== SOURCE MATERIAL
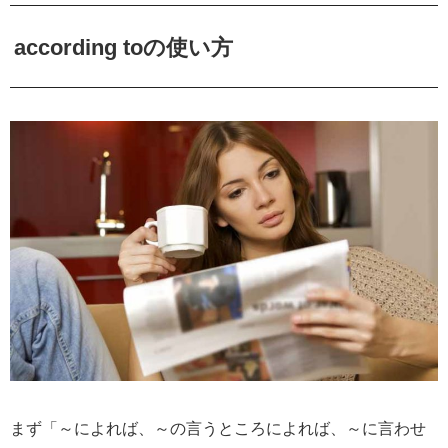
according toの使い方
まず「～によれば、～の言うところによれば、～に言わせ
====
== SOURCE MATERIAL
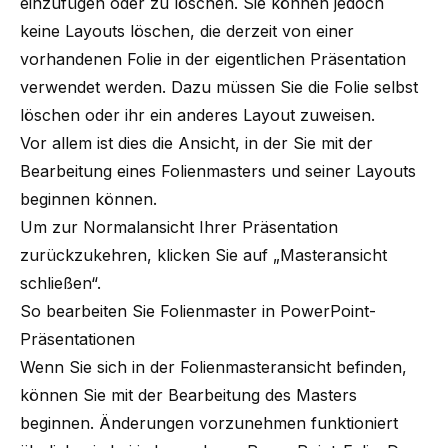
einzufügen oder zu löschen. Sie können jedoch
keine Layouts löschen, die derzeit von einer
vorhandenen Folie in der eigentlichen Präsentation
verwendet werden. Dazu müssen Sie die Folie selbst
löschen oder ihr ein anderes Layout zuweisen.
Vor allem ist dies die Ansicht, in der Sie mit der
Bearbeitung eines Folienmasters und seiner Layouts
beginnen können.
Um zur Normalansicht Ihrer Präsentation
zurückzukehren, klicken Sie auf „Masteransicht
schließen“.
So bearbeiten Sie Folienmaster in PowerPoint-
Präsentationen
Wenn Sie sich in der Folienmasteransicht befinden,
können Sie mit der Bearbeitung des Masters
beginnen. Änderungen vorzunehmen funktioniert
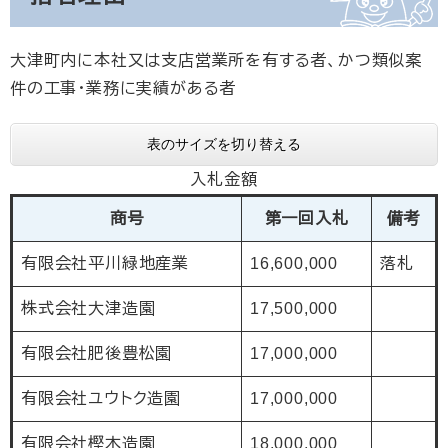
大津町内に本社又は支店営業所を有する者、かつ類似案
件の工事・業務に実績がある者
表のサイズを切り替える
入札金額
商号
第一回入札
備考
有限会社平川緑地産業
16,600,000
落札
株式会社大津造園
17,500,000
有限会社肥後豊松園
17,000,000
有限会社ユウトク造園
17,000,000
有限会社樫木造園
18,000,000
====
TASK OBJECTIVE: How many of the lines in the listing above hold the word "beginnen"? Report only that figure.

YOUR SOLUTION: 2